PASSAGE GIVEN >>
************
The Blood Texts author Colm Field unleashes his top 3 spooky tips on writing horror, guaranteed to make your skin crawl and the monsters lurking under your bed to run and hide! Check out Colm’s spook-tastic writing advice below, featuring an insight on his most recent novel Uncle Zeedie.

by Colm Field
I love horror. It can’t hide. In so many literary genres, the author can mask their intent (or lack of it) under snobbery and pretension – they just didn’t GET it! – but not horror stories. Nope, the horror writer has honest, objective goals – to unnerve, to scare, to entertain.
If writing is craft, then Horror can be Lego, provided you learn your blocks right. Jump scares, atmospheric scares, paranormal activity (the activity, not the film) … there are so many tools at your disposal.
Of course, those things aren’t objective really. What scares one person won’t scare another, and my fears might well bore you. You might have many goals in your writing, might even bristle at my philistine summation.
Yet while you’re probably right, and a writer should never over-codify their process lest their work lose its soul, I promise that the following 3 tips can help your next devilish inspiration find a page to torment.
Like all writing ‘rules’, they should be read then shoved back to the same part of your mind that remembers to brush teeth and brake at red lights. I hope they’re of use.
1) Horrors need 3 things: Monsters, Scares, and Cares.
Yep, I’m still being simplistic. But if you’ve had a great idea for a horror, only to find that it’s not getting any further in your head, you could do a lot worse than studying these three aspects of your story; the Monster, the Scares, and the Cares. The Monster is the thing we are frightened of, the Scares are the moments we, um, get scared, and the Cares are the characters we really don’t want to see hurt. I promise you – your story has them all, somewhere.
************
INFORMATION SUPPLIED >>
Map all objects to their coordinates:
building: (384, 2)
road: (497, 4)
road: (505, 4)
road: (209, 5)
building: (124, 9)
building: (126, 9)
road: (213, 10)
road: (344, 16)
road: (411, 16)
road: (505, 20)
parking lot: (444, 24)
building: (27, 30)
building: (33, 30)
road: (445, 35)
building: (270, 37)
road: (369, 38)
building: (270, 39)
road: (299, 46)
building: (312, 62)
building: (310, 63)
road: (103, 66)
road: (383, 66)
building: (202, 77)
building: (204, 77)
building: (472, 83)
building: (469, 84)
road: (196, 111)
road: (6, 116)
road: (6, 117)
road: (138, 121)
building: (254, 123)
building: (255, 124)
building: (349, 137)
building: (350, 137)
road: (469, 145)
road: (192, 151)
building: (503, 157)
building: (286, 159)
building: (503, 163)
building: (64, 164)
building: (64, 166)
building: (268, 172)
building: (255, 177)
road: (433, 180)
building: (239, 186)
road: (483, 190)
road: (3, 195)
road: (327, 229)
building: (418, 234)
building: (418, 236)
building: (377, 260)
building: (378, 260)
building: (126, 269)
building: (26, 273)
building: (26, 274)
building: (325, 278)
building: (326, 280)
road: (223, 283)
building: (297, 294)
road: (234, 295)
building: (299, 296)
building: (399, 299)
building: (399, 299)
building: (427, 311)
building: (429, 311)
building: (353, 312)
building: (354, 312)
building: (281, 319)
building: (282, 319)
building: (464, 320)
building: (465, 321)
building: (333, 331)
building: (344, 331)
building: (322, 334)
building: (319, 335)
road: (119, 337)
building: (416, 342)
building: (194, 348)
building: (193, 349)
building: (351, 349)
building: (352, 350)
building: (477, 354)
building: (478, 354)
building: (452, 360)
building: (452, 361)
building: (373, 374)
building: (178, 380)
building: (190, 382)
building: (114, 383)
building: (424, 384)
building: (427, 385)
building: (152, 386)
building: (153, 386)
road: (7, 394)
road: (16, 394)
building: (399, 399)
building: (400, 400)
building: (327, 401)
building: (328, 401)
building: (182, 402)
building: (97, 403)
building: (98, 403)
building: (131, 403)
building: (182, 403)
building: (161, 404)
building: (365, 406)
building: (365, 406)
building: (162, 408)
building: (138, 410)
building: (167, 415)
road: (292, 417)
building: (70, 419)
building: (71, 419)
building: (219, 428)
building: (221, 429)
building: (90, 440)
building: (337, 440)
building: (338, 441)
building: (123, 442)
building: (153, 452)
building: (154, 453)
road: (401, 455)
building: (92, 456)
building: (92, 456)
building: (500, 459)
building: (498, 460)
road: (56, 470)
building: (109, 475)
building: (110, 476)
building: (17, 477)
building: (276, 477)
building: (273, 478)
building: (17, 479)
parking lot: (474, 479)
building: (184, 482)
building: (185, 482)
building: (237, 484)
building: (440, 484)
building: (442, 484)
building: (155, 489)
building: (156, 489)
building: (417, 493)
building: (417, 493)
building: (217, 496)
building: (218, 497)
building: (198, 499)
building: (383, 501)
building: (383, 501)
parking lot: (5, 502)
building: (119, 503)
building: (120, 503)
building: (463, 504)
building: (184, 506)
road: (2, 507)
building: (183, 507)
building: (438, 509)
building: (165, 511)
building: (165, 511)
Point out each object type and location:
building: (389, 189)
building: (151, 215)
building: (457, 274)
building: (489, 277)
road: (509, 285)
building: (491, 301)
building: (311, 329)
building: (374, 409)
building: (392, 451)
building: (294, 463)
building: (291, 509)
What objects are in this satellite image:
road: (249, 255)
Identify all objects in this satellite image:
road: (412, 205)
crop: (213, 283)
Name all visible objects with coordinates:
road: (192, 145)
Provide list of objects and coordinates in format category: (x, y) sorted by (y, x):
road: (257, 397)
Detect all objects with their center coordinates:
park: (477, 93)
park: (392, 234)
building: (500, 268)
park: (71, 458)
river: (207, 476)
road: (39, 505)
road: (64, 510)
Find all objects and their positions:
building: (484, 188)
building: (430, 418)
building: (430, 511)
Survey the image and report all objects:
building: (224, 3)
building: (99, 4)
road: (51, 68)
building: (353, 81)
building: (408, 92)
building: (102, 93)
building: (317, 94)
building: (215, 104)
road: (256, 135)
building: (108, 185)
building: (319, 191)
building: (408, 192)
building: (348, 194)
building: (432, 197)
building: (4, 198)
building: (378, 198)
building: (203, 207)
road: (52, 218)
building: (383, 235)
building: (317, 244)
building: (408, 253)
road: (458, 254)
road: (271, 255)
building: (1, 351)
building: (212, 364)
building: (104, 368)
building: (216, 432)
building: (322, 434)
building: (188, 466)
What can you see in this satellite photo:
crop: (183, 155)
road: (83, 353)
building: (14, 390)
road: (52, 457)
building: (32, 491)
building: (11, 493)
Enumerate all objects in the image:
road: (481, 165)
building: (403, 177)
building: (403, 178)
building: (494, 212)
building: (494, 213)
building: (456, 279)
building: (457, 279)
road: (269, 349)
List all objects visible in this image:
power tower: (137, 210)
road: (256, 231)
************
TO-DO LIST >>
(1) Using the article on writing horror, decide whether each statement agrees with it. Answer yes or no for each and quote the words of the article that settle it.
(a) The horror writer's goals include unnerving, scaring and entertaining.
(b) Whatever scares one person will scare any other person.
(c) The Cares are the characters we really do not want to see hurt.
(2) Carry the article on writing horror forward from the point at which it stops.
The rows have no connection to the article on writing horror.

RESULTS OF THE EXERCISE >>
(1)
(a) Yes: "the horror writer has honest, objective goals – to unnerve, to scare, to entertain."
(b) No: "What scares one person won’t scare another"
(c) Yes: "the Cares are the characters we really don’t want to see hurt."

(2)
And not necessarily in equal measure. Come up with an exciting, memorable Monster, for example, and you might decide to inflict it on characters so tropey that their terror is immediately recognised, without all that effort spent getting into their psyche. Good for you – don’t worry about judgement here, we’re horror fans, we’re past all that.
But if you’re story still falls flat, then perhaps we do need more on the Cares … or maybe just more Scares. As Howard Hawks almost said, ‘A good horror is seven terrifying moments… and no boring ones.’
Or, you might have put all your effort into writing a complex and compelling love story, with characters rich in pathos and a drip drip drip of intangible dread. Wondering why your reader drifted off halfway through? Perhaps the threat to those characters is too wispy.
Develop your Monster a little more, give them some teeth to go with all that talk. Because if you exclude one part of this unholy trinity entirely, it will be missed.
2) Monsters don’t have to be monsters.
You know this already, of course. The thing that goes bump in the night can be a very human bully, a voracious plant, your protagonist’s own id. They may turn out to be not a monster at all, but horribly misunderstood. It’s common knowledge, so why am I telling you about it here?
Well, for me, it’s the question itself that is of interest. Who is scaring us here? Why are they scary? What does our fear of them say about us?
Sometimes the answers are straightforward. I just don’t want to be eaten! If your Monster is a straight up heinous villain, then don’t worry, there’s nothing wrong with that.
Indeed, adding layers of sympathy can run the risk of excusing their crimes. I’m sorry about your parents’ divorce, Billy, but you just cut off my arms with a plasterboard saw.
But if the answers run deep? Then asking these questions can make your story truly profound. In T. Kingfisher’s book What Moves The Dead, an organism that causes a sinister change to its victims is reflected in other transformations taking place; through war, crumbling inheritance, and cold science.
Indeed, the one constant in the book is that of the protagonist’s gender fluidity; a fact, nothing more nor less, a source of comfort and familiarity while all our other assumptions are wrecked.
I won’t give anything away, but my first thought upon finishing the book was, Was that about a monster? I couldn’t decide. I still can’t.
In my own Uncle Zeedie (plug alert!) the teenaged protagonists are scared that their family friend may be a serial killer. The story poses similar questions: If somebody is weird, does that make them dangerous, or you narrow-minded?
If you choose to ignore a red flag, are you foolish or simply trusting? The answers aren’t simple, but I loved writing the debate.
3) Think of your Scares as tools.
It’s a dark, dark night, in a dark, dark wood. You know your monster, you know your characters, you know their end. What Scare will you choose?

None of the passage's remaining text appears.